### Text block
Power corrupts. And absolute power corrupts absolutely. This tenet has never been more evident than in the recent actions by the House of Representatives led by its Speaker, Rep. Pantaleon Alvarez, who threatened to abolish the Court of Appeals because it ordered the House to release six officials of the Ilocos Norte provincial government, who were cited for contempt and detained in the confines of the chamber.
The six Ilocos Norte officials were cited for contempt for failing to answer questions in connection with the House inquiry into the alleged misuse of tobacco funds in the province. Some of the provincial officials said they could not remember the transaction in question while some apparently gave answers that were not to the liking of House Majority Leader Rodolfo Farinas, a former Marcos ally who is now in a feud with the Marcoses in Ilocos Norte.
Farinas is in his last term as Ilocos congressman and is expected to challenge the Marcos- anointed candidate in the 2019 local elections. Gov. Imee Marcos is also in her last term as governor.
The six Ilocos officials went to the Court of Appeals and sought protection under the writ of habeas of corpus, which empowers the court to order an institution holding the petitioners to present them. The appellate court granted them the writ and ordered their provisional release on P30,000 bail each.

### Extracted entries
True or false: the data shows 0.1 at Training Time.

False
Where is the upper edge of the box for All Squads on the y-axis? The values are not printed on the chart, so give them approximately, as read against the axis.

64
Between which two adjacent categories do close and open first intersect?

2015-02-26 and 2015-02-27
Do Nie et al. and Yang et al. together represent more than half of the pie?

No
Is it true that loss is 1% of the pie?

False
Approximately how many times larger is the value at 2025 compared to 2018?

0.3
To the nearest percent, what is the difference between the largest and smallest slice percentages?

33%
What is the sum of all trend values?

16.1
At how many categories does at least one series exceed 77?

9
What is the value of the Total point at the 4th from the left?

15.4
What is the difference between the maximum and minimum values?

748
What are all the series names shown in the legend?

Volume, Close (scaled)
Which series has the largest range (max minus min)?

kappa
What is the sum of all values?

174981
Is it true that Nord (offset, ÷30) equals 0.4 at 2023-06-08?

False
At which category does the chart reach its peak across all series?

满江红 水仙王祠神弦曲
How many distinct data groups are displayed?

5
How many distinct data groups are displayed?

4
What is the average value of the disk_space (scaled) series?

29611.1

### Exercise 1
Translate this sentence from the text about the Ilocos Norte officials into Spanish: "Gov. Imee Marcos is also in her last term as governor."
### Exercise 2
Write the next part of the text about the Ilocos Norte officials, starting after its final sentence.
The lines above are separate material and have no connection to the text about the Ilocos Norte officials.

### Task response 1
La gobernadora Imee Marcos también está en su último mandato como gobernadora.

### Task response 2
Alvarez, obviously blinded by his newfound power, went ballistic. Alvarez said he would defy the court, and the House has not released the six. Fariñas said the CA could not infringe on the constitutional power of Congress to cite errant resource persons for contempt.
Alvarez told reporters: “That’s gross ignorance of the law. Mga gago yang tatlong justices na yan!” Alvarez said, referring to the justices who issued the order. In different interviews, Alvarez also called the three justices “idiots,” “rotten,” and “crazy.” In debates and discourses, name-calling has been known as signs of inferior argument or an inability to present solid arguments.
Later, Alvarez dropped another bomb on the appeals court, threatening to abolish the court or reducing its budget to one peso, which would effectively shut it down, and insisted that the court had no authority to compel the House to release the so-called “Ilocos 6.”
“The CA is not even our co-equal branch. It is merely a creation of Congress. It exists because it was created by Congress,” Alvarez said in a radio interview. “The CA justices had better start thinking because any time, we can dissolve the CA.”
This is simply a case of bullying by the country’s fourth highest ranking official, who has shown his brute arrogance in many instances in the past.
Earlier, Alvarez threatened members of the administration coalition to vote in favor of the death penalty bill or face expulsion from their committee chairmanship and memberships. Among his victim was former President and now Pampanga Rep. Gloria Macapagal Arroyo who was stripped of her functions as a deputy speaker.
And recently, Alvarez threatened to disobey the Supreme Court if it orders a joint session of Congress to review Duterte’s martial law declaration.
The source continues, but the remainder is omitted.